**DOCUMENT TEXT**
§

How I Use Scrapy To Collect The Data I Need

About 4 years ago, I encountered a huge struggle looking for a suitable room for rent. Information about renting house/room is vast and it’s really hard to filter useful data.

I didn’t want to hire an agent for that and didn’t have time to search every websites for rent.

That’s when I have the idea of collecting data automatically from every kind of websites.

But it took quite a long time to study programming well enough to make some tools like that. Few years later, now I’m able to make my wishes some true with the automation tools. I called it Stacy (in Gwen Stacy - A spider woman from Marvel)

There are normally 4 steps in defining and solving a data science problem:

Formulating a question or problem
Acquiring and cleaning data
Conducting exploratory data analysis
Using prediction and inference to draw conclusions

For each step we need to answer some questions, so we go throught these one by one.

Define the question/problem we need to solve

What do we want and what are our metrics of success or how to evaluate the result?

In my case, I want:

To find all houses that are available at the time and satisfy my needs.

Ex: I want a room with area around 20\(m^2\), has windows, able to cook, inside Dong Da District and the price is around 2 million VND per month.

So to make sure the houses are available at the time and satisfy my needs, I need the tool to:

Update in real-time or at least every 30 minutes which houses are available (available at the time)
Match all the criteria (satisfy my needs)

I expect the data flow as below:

Scrape1

Acquiring data

Something I need to prepare:

Data Sources: facebook posts/groups, some websites as: nha.chotot.com, phongtro123.com, mogi.vn, batdongsan.com.vn
Framework/Tools: For scrape data using Python, I will use Scrapy and Splash for simulate a browser in cases some website requires javascript. Row data will be stored in mongodb with ORM will be Pymongo; I also want to schedule the crawler thus I will use scrapy-do for scheduly running background tasks.

Let’s code our “spider”.

After creating folder for our project, setup virtualenv for python3, pip install scrapy to install scrapy
we run startproject command to create new project

$ scrapy startproject stacy

The crawler includes few main parts:

The spider itself: a class inherit scrapy.Spider class that create list of Requests that we send to get the webpage we need.
each Request has a callback that is the function which handle the response of the request.
In case we need authentication, we should care about middleware, I usually add cookies to middleware, so every requests the crawler makes will contains authentication information
Scrapy stores the data that retrive from response in Items. My item includes several fields but the most important is post_content that contains the raw text/content about housing.
Item pipeline is where we save the Item to database.
The parsing part is usually quite boring, you can use inspector in browser to look up for the xpath or css of the element in DOM, then parsing is simple thing

I will show some interesting parts in my code here.

Splash is a headless browser (a browser without GUI) that is integrated greatly with scrapy, the fun thing is Splash using Lua, so I need to learn a little about Lua to be able to write the automatically login script.

    function main(splash, args)
        -- Define a function that focus on an input
        function focus(sel)
            splash:select(sel):focus()
        end
        
        -- Go to the login site
        assert(splash:go{
            splash.args.url,
            headers=splash.args.headers,
            http_method=splash.args.http_method,
            body=splash.args.body,
        })

§

**DATASET CONTENT**

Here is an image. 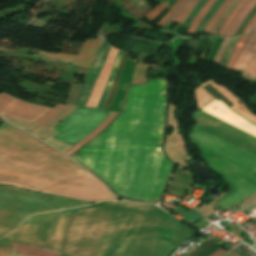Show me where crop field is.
<instances>
[{"mask_svg":"<svg viewBox=\"0 0 256 256\" xmlns=\"http://www.w3.org/2000/svg\"><path fill=\"white\" fill-rule=\"evenodd\" d=\"M226 252H228V251H226V250H224V249H219V250H217L216 252H214L212 255H210V256H222V255H224Z\"/></svg>","mask_w":256,"mask_h":256,"instance_id":"crop-field-30","label":"crop field"},{"mask_svg":"<svg viewBox=\"0 0 256 256\" xmlns=\"http://www.w3.org/2000/svg\"><path fill=\"white\" fill-rule=\"evenodd\" d=\"M73 210L33 216L2 239L60 252Z\"/></svg>","mask_w":256,"mask_h":256,"instance_id":"crop-field-6","label":"crop field"},{"mask_svg":"<svg viewBox=\"0 0 256 256\" xmlns=\"http://www.w3.org/2000/svg\"><path fill=\"white\" fill-rule=\"evenodd\" d=\"M185 256V255H184Z\"/></svg>","mask_w":256,"mask_h":256,"instance_id":"crop-field-34","label":"crop field"},{"mask_svg":"<svg viewBox=\"0 0 256 256\" xmlns=\"http://www.w3.org/2000/svg\"><path fill=\"white\" fill-rule=\"evenodd\" d=\"M248 35L249 34L243 35L239 39V41H238V43H237V45H236V47H235V49H234V51L232 53L230 61H229L228 65H227V68L232 69L233 65L235 64V62H236V60H237V58H238V56H239V54H240V52H241V50L243 48V45H244Z\"/></svg>","mask_w":256,"mask_h":256,"instance_id":"crop-field-20","label":"crop field"},{"mask_svg":"<svg viewBox=\"0 0 256 256\" xmlns=\"http://www.w3.org/2000/svg\"><path fill=\"white\" fill-rule=\"evenodd\" d=\"M180 2V0L173 6V8L169 11V13L160 21L157 23V25L160 26V24L169 16V14L175 9L176 5Z\"/></svg>","mask_w":256,"mask_h":256,"instance_id":"crop-field-31","label":"crop field"},{"mask_svg":"<svg viewBox=\"0 0 256 256\" xmlns=\"http://www.w3.org/2000/svg\"><path fill=\"white\" fill-rule=\"evenodd\" d=\"M195 233L151 205L100 202L76 210L61 256H169Z\"/></svg>","mask_w":256,"mask_h":256,"instance_id":"crop-field-2","label":"crop field"},{"mask_svg":"<svg viewBox=\"0 0 256 256\" xmlns=\"http://www.w3.org/2000/svg\"><path fill=\"white\" fill-rule=\"evenodd\" d=\"M216 0H208V2L205 4V6L201 9V11L198 13V15L195 17L193 23L190 25L188 29V33H193L200 23L203 16L206 14V12L210 9V7L215 3Z\"/></svg>","mask_w":256,"mask_h":256,"instance_id":"crop-field-18","label":"crop field"},{"mask_svg":"<svg viewBox=\"0 0 256 256\" xmlns=\"http://www.w3.org/2000/svg\"><path fill=\"white\" fill-rule=\"evenodd\" d=\"M167 3H163L161 2L158 6H156L154 9H152L151 11H149L146 15L148 19H150L152 21V19L157 16L165 7H166Z\"/></svg>","mask_w":256,"mask_h":256,"instance_id":"crop-field-27","label":"crop field"},{"mask_svg":"<svg viewBox=\"0 0 256 256\" xmlns=\"http://www.w3.org/2000/svg\"><path fill=\"white\" fill-rule=\"evenodd\" d=\"M110 45H108L106 43V41L104 40V42L102 43V45L100 46L96 57L94 59V62L85 78V83L81 89L78 101H77V106H84L89 95L90 92L93 88V85L100 73V70L105 62L106 56L108 54V51L110 49Z\"/></svg>","mask_w":256,"mask_h":256,"instance_id":"crop-field-9","label":"crop field"},{"mask_svg":"<svg viewBox=\"0 0 256 256\" xmlns=\"http://www.w3.org/2000/svg\"><path fill=\"white\" fill-rule=\"evenodd\" d=\"M161 78H165L167 87L165 80ZM161 78L147 79L146 83H142L148 84L149 80L161 79L150 81L148 85L135 84L142 86L130 87L127 101L129 86H134L129 85L126 90L121 113H118L93 139L101 135L120 114H123L127 101L124 114L120 115L101 136L94 141L91 139L69 155L77 162L81 161L92 169L117 193L128 198L152 202H155L160 195L173 164L167 183L160 197L155 203H152L128 199L117 194L92 170L79 162L114 194L127 200L156 204L163 196L174 169L175 163L169 159L163 151L169 106L167 95L169 83L166 77ZM164 90L166 95V116ZM164 116L165 126L163 133ZM162 133L161 151L172 164L160 151Z\"/></svg>","mask_w":256,"mask_h":256,"instance_id":"crop-field-1","label":"crop field"},{"mask_svg":"<svg viewBox=\"0 0 256 256\" xmlns=\"http://www.w3.org/2000/svg\"><path fill=\"white\" fill-rule=\"evenodd\" d=\"M0 103L5 106H8L10 108H13V109H16V110H19L22 112H26V113H29V114H32V115H35L38 117H41L46 112H48L49 110L52 109V108H47V107H43V106L26 103V102H24L18 98H15L5 92L0 93ZM3 105H0V117L1 118H4L5 116H7L12 119L26 121V122H30V123H33L36 119H38V117L10 109Z\"/></svg>","mask_w":256,"mask_h":256,"instance_id":"crop-field-7","label":"crop field"},{"mask_svg":"<svg viewBox=\"0 0 256 256\" xmlns=\"http://www.w3.org/2000/svg\"><path fill=\"white\" fill-rule=\"evenodd\" d=\"M256 4V0H251L249 4L242 10V12L237 16V18L234 20L231 27L228 29L226 36L231 37L238 25L242 22V20L247 16V14L250 12V10L253 8V6Z\"/></svg>","mask_w":256,"mask_h":256,"instance_id":"crop-field-14","label":"crop field"},{"mask_svg":"<svg viewBox=\"0 0 256 256\" xmlns=\"http://www.w3.org/2000/svg\"><path fill=\"white\" fill-rule=\"evenodd\" d=\"M250 0H242V2L237 6V8L233 11V13L230 15L226 23L221 28L219 35L225 36V33L229 26L232 24L233 20L236 18V16L240 13V11L247 5V3Z\"/></svg>","mask_w":256,"mask_h":256,"instance_id":"crop-field-17","label":"crop field"},{"mask_svg":"<svg viewBox=\"0 0 256 256\" xmlns=\"http://www.w3.org/2000/svg\"><path fill=\"white\" fill-rule=\"evenodd\" d=\"M122 53L123 52H121V51H119V53H118V56L116 58L115 64L113 66V69L111 71L108 83H107V85H106V87H105V89H104V91L102 93V96L100 98L99 104L97 106L99 108H102V106H103V104H104V102H105V100L107 98V95H108V93H109V91L111 89V86H112V83H113V79H114V75H115V72H116V69H117V66H118V63H119V60H120V57H121Z\"/></svg>","mask_w":256,"mask_h":256,"instance_id":"crop-field-15","label":"crop field"},{"mask_svg":"<svg viewBox=\"0 0 256 256\" xmlns=\"http://www.w3.org/2000/svg\"><path fill=\"white\" fill-rule=\"evenodd\" d=\"M117 113L115 112H111L105 119V121L100 124L98 126V128L93 131L92 133H90L89 135H87L86 137H84L79 143H77L76 145H74L73 147H71L70 149H68L66 152V154H70L72 153L75 149H77L79 146H81L82 144H84L85 142H87L88 140H90L91 138H93L96 134H98L115 116Z\"/></svg>","mask_w":256,"mask_h":256,"instance_id":"crop-field-13","label":"crop field"},{"mask_svg":"<svg viewBox=\"0 0 256 256\" xmlns=\"http://www.w3.org/2000/svg\"><path fill=\"white\" fill-rule=\"evenodd\" d=\"M186 0H182L177 8L170 14V16L165 20V22L161 25V27H166L169 23V21L174 17V15L178 12V10L181 8V6L184 4Z\"/></svg>","mask_w":256,"mask_h":256,"instance_id":"crop-field-28","label":"crop field"},{"mask_svg":"<svg viewBox=\"0 0 256 256\" xmlns=\"http://www.w3.org/2000/svg\"><path fill=\"white\" fill-rule=\"evenodd\" d=\"M117 52H118L117 50H115L114 48H111V50L108 54V57L106 59L105 66L102 69V71L98 77V80L92 90L91 96L86 104L87 107H96L97 106L99 98L101 96V93L106 85L108 76L112 69L114 58H115Z\"/></svg>","mask_w":256,"mask_h":256,"instance_id":"crop-field-10","label":"crop field"},{"mask_svg":"<svg viewBox=\"0 0 256 256\" xmlns=\"http://www.w3.org/2000/svg\"><path fill=\"white\" fill-rule=\"evenodd\" d=\"M198 0H187L183 5L182 9L176 14L172 21L177 22L182 25L185 18L191 12ZM199 2V1H198Z\"/></svg>","mask_w":256,"mask_h":256,"instance_id":"crop-field-16","label":"crop field"},{"mask_svg":"<svg viewBox=\"0 0 256 256\" xmlns=\"http://www.w3.org/2000/svg\"><path fill=\"white\" fill-rule=\"evenodd\" d=\"M60 253L9 243L8 256H59Z\"/></svg>","mask_w":256,"mask_h":256,"instance_id":"crop-field-11","label":"crop field"},{"mask_svg":"<svg viewBox=\"0 0 256 256\" xmlns=\"http://www.w3.org/2000/svg\"><path fill=\"white\" fill-rule=\"evenodd\" d=\"M231 109L237 113H239L240 115L246 117L247 119H249L250 121L256 123V115H254L251 111H249L243 102H241L238 105H235L233 107H231Z\"/></svg>","mask_w":256,"mask_h":256,"instance_id":"crop-field-23","label":"crop field"},{"mask_svg":"<svg viewBox=\"0 0 256 256\" xmlns=\"http://www.w3.org/2000/svg\"><path fill=\"white\" fill-rule=\"evenodd\" d=\"M8 248L1 247L0 256H6Z\"/></svg>","mask_w":256,"mask_h":256,"instance_id":"crop-field-32","label":"crop field"},{"mask_svg":"<svg viewBox=\"0 0 256 256\" xmlns=\"http://www.w3.org/2000/svg\"><path fill=\"white\" fill-rule=\"evenodd\" d=\"M231 256H236V255L232 254Z\"/></svg>","mask_w":256,"mask_h":256,"instance_id":"crop-field-33","label":"crop field"},{"mask_svg":"<svg viewBox=\"0 0 256 256\" xmlns=\"http://www.w3.org/2000/svg\"><path fill=\"white\" fill-rule=\"evenodd\" d=\"M66 105L58 104L54 109L49 111L46 115L38 119L34 124L37 125H44L49 119H51L53 116H55L57 113H59Z\"/></svg>","mask_w":256,"mask_h":256,"instance_id":"crop-field-24","label":"crop field"},{"mask_svg":"<svg viewBox=\"0 0 256 256\" xmlns=\"http://www.w3.org/2000/svg\"><path fill=\"white\" fill-rule=\"evenodd\" d=\"M207 0H199L194 10L191 12L189 17L184 22L183 26H189L194 17L197 15V13L200 11V9L203 7V5L206 3Z\"/></svg>","mask_w":256,"mask_h":256,"instance_id":"crop-field-26","label":"crop field"},{"mask_svg":"<svg viewBox=\"0 0 256 256\" xmlns=\"http://www.w3.org/2000/svg\"><path fill=\"white\" fill-rule=\"evenodd\" d=\"M224 0H217L216 3L211 7V9L207 12V14L202 19L201 23L199 24L198 28L196 29L195 33L202 32L205 28L209 19L214 15L215 11L218 7L223 3Z\"/></svg>","mask_w":256,"mask_h":256,"instance_id":"crop-field-21","label":"crop field"},{"mask_svg":"<svg viewBox=\"0 0 256 256\" xmlns=\"http://www.w3.org/2000/svg\"><path fill=\"white\" fill-rule=\"evenodd\" d=\"M255 22H256V16H255V17L253 18V20L249 23V25L245 28V30L243 31V33L249 32ZM255 24H256V23H255Z\"/></svg>","mask_w":256,"mask_h":256,"instance_id":"crop-field-29","label":"crop field"},{"mask_svg":"<svg viewBox=\"0 0 256 256\" xmlns=\"http://www.w3.org/2000/svg\"><path fill=\"white\" fill-rule=\"evenodd\" d=\"M233 0H225V2L220 6L218 11L215 13V15L211 18V20L208 22L205 32L210 33L213 25L219 20L221 14L225 11V9L231 4ZM223 15V14H222Z\"/></svg>","mask_w":256,"mask_h":256,"instance_id":"crop-field-19","label":"crop field"},{"mask_svg":"<svg viewBox=\"0 0 256 256\" xmlns=\"http://www.w3.org/2000/svg\"><path fill=\"white\" fill-rule=\"evenodd\" d=\"M147 65L137 64L134 70L132 84L145 82V76L148 70Z\"/></svg>","mask_w":256,"mask_h":256,"instance_id":"crop-field-22","label":"crop field"},{"mask_svg":"<svg viewBox=\"0 0 256 256\" xmlns=\"http://www.w3.org/2000/svg\"><path fill=\"white\" fill-rule=\"evenodd\" d=\"M234 70L242 71L241 77L256 80V28L251 33Z\"/></svg>","mask_w":256,"mask_h":256,"instance_id":"crop-field-8","label":"crop field"},{"mask_svg":"<svg viewBox=\"0 0 256 256\" xmlns=\"http://www.w3.org/2000/svg\"><path fill=\"white\" fill-rule=\"evenodd\" d=\"M103 38L97 40H86L83 44L74 65L88 68L91 60L98 49Z\"/></svg>","mask_w":256,"mask_h":256,"instance_id":"crop-field-12","label":"crop field"},{"mask_svg":"<svg viewBox=\"0 0 256 256\" xmlns=\"http://www.w3.org/2000/svg\"><path fill=\"white\" fill-rule=\"evenodd\" d=\"M195 93L198 108L256 135L255 126L249 124L250 122L248 123L242 119L218 100L220 98L229 107L241 101L225 87L217 85L210 80L197 87ZM200 109L193 113V115L256 144V136ZM196 117H194L197 122L196 125L256 154V145ZM196 125H194V129L190 134L191 143L200 149L201 156L209 167L220 175L232 190L217 205L224 209H229L256 193V155Z\"/></svg>","mask_w":256,"mask_h":256,"instance_id":"crop-field-3","label":"crop field"},{"mask_svg":"<svg viewBox=\"0 0 256 256\" xmlns=\"http://www.w3.org/2000/svg\"><path fill=\"white\" fill-rule=\"evenodd\" d=\"M37 54L43 55V56H46V57H50V58H54V59L69 61V62H74V60L76 59V56H74V55L44 53V52H39Z\"/></svg>","mask_w":256,"mask_h":256,"instance_id":"crop-field-25","label":"crop field"},{"mask_svg":"<svg viewBox=\"0 0 256 256\" xmlns=\"http://www.w3.org/2000/svg\"><path fill=\"white\" fill-rule=\"evenodd\" d=\"M27 192L31 194L27 195ZM90 203L92 202L0 185V237L33 214Z\"/></svg>","mask_w":256,"mask_h":256,"instance_id":"crop-field-5","label":"crop field"},{"mask_svg":"<svg viewBox=\"0 0 256 256\" xmlns=\"http://www.w3.org/2000/svg\"><path fill=\"white\" fill-rule=\"evenodd\" d=\"M0 180L96 201L119 198L64 154L3 122Z\"/></svg>","mask_w":256,"mask_h":256,"instance_id":"crop-field-4","label":"crop field"}]
</instances>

§

**DO THIS**
Carry the Scrapy article forward from its last line. The listing has no connection to the article on collecting rental data with Scrapy.

**ANSWER FOR THIS EXERCISE**
        
        -- "Click" to email input
        focus('input[name=email]')
        -- "Type" your email
        splash:send_text("cuongtuanpham159@gmail.com")
        -- "Click" to password input
        focus('input[name=pass]')
        -- "Type" your password
        splash:send_text("xtcc8JWyq2q/lxGX+4D9Sx92V80WttPhAJSBues")
        -- Wait a little bit to make sure inputs is filled
        assert(splash:wait(0.5))
        -- "Click" to Login button
        splash:select('input[name=login]'):mouse_click()
        -- Done, wait the welcome window to display
        assert(splash:wait(2))                        
                                                                    
        return {
            url = splash:url(),
            cookies = splash:get_cookies(), -- Get the cookies to store in database later
            html = splash:html(),
        }
    end

The code above is the most basic example when we want to login into some sites. Because in many cases, the website will require something like capcha, ‘I’m not robot’ thing and so on that make the login process more complicated. But normally I will successfully login to the website I want and get cookies that allows me to easily make requests later without having to login again.

Handle middleware with cookies

I’m not sure this is the good practice to add cookies to the requests, but I don’t know any other ways.

middlewares.py

class StacyDownloaderMiddleware(object):
    ...
    def get_cookies(self, spider):
        # Find cookies exists in db
        return spider.collection.find_one({'spider_name': spider.cookie_collection})
    
    def process_request(self, request, spider):
        cookies = self.get_cookies(spider=spider)
        # If cookies exists, add cookies to request
        if cookies:
            request.cookies = cookies.get('cookies')
        
        return None
    
    def process_response(self, request, response, spider):
        cookies = self.get_cookies(spider=spider)
        # If in database has no coookies, insert to database, this applied when login
        if not cookies:
            spider.collection.insert_one({
                'spider_name': spider.cookie_collection,
                'cookies': response.data.get('cookies')
            })

        return response

The code above still need to be improved like add more validator when I check the cookies in the database, at least add the try except. But for small, simple project I do not focus on this yet.

Remove all emoji or non-alphabet, non-vietnamese characters

After we retrieve post_content from response html, we need briefly “clean” that data.

Example I have retrieved a text:
🏠🏠🏠 Cho thuê phòng tầng 2 thoáng mát ,sạch sẽ . Có chỗ đun nấu và sân phơi đồ thoáng tầng 4 . Chung chủ nên an ninh tốt . 1,8 Tr/tháng, cọc 1 tháng . Ngõ :255 Nguyễn Khang- Cầu Giấy . Bạn nào qua tâm ib hoặc LH:0972413480

There are some things I noticed:

Emoji and special characters in the text
Uppercase and lowercase characters
Extra whitespace

So how to normalize the text above?

Using regex seems to be the fastest way to remove Emoji and unwanted characters

The idea is replace all non-alphabet/vietnamese with empty string re.sub(r"[^\w\s]+", "", text) then replace double whitespace \s\s+ with single white space.

    def clean_text(text):
        return re.sub(r"\s\s+", " ", re.sub(r"[^\w\s]+", "", text))

When run the code above with the text above, result will be:

"Cho thuê phòng tầng 2 thoáng mát sạch sẽ Có chỗ đun nấu và sân phơi đồ 
thoáng tầng 4 Chung chủ nên an ninh tốt 18 Trtháng cọc 1 tháng Ngõ 255 
Nguyễn KhangCầu Giấy Bạn nào qua tâm ib hoặc LH0972413480"

Look pretty … wrong. It’s will be hard for us to detect the price 18 Trtháng that actually is 1,8 Tr/tháng

Because there are few punctuations that should be remained in the text like ,, ., /
therefore we need to define which ones ought to be kept.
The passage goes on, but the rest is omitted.